Stability analysis of robotic longitudinal-torsional composite ultrasonic milling

Abstract

Currently, industrial robots are considered as an alternative towards traditional machine tools. Especially for the large-scale parts milling, robotic flexibility and low cost make it possess the irreplaceability. However, the milling chatter caused by its weak rigidity hampers robotic application and promotion severely in aviation industry. Rotary ultrasonic milling (RUM) technology with one-dimensional axial vibration has been proven and approved on avoiding robotic chatter. Based on this, the research of project team demonstrates that longitudinal-torsional composite ultrasonic milling (CUM-LT) involving separation characteristic has a greater advantage than RUM in terms of chatter suppression. Thereby, the CUM-LT as a new means is applied to avoid processing vibration of robotic milling system. And its influence mechanism on stability improvement of weak stiffness processing system is clarified.

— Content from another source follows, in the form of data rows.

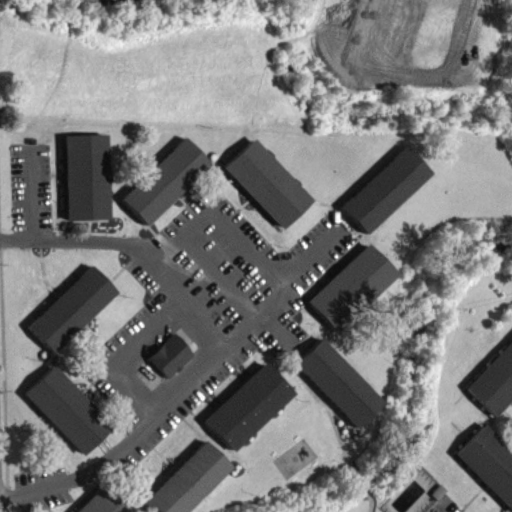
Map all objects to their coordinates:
building: (85, 174)
building: (164, 179)
building: (266, 180)
building: (85, 181)
building: (163, 185)
building: (266, 187)
building: (384, 187)
road: (31, 192)
building: (383, 193)
road: (247, 253)
road: (309, 261)
building: (349, 284)
building: (349, 292)
road: (191, 303)
building: (70, 306)
building: (69, 312)
road: (253, 327)
road: (282, 331)
building: (170, 353)
road: (125, 355)
building: (169, 360)
road: (3, 375)
building: (494, 378)
building: (335, 380)
building: (494, 385)
building: (334, 387)
building: (245, 404)
building: (65, 407)
building: (245, 411)
building: (65, 414)
building: (489, 460)
building: (489, 466)
building: (184, 479)
building: (185, 483)
building: (101, 501)
parking lot: (447, 506)
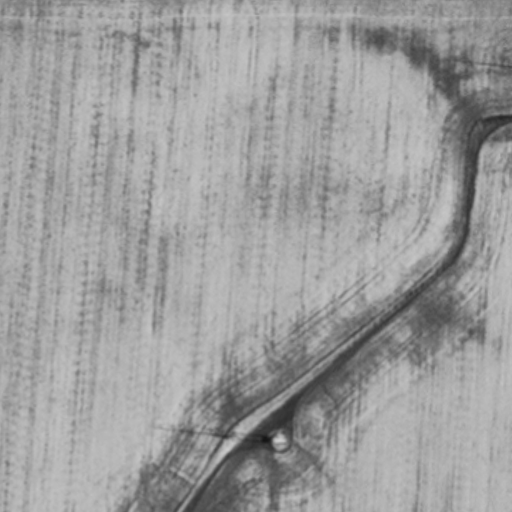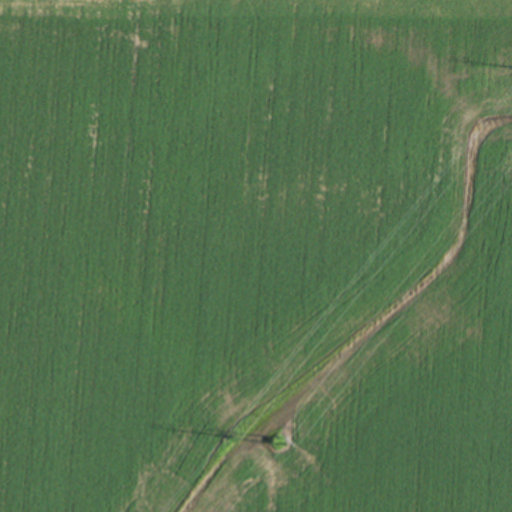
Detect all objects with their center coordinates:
power tower: (238, 430)
power tower: (285, 437)
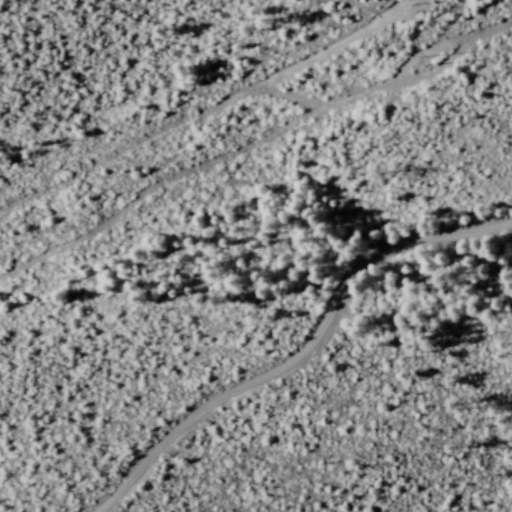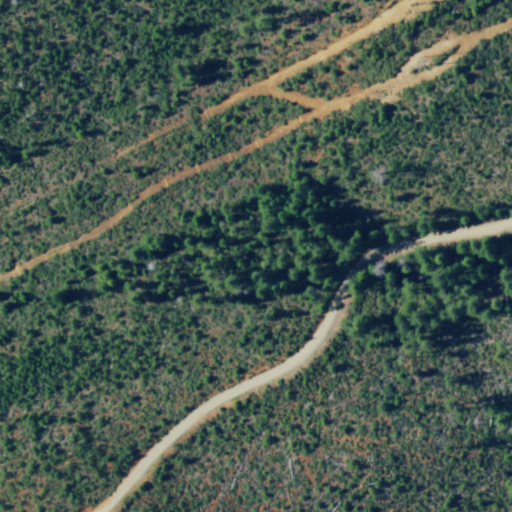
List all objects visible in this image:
road: (301, 351)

Meanwhile, the approaches to strengthen separation effect are provided innovatively. Moreover, a new analysis method of robotic CUM-LT (RCUM-LT) stability is proposed on the basis of ultrasonic function angles. The simulation and experimental results indicate that compared with robotic RUM (RRUM), stability regions of separated RCUM-LT (SRCUM-LT) and unseparated RCUM-LT (URCUM-LT) are improved by 124.42% and 39.20%, respectively. The addition of torsional ultrasonic energy has a wonderful effect on the milling chatter suppression of low stiffness robots.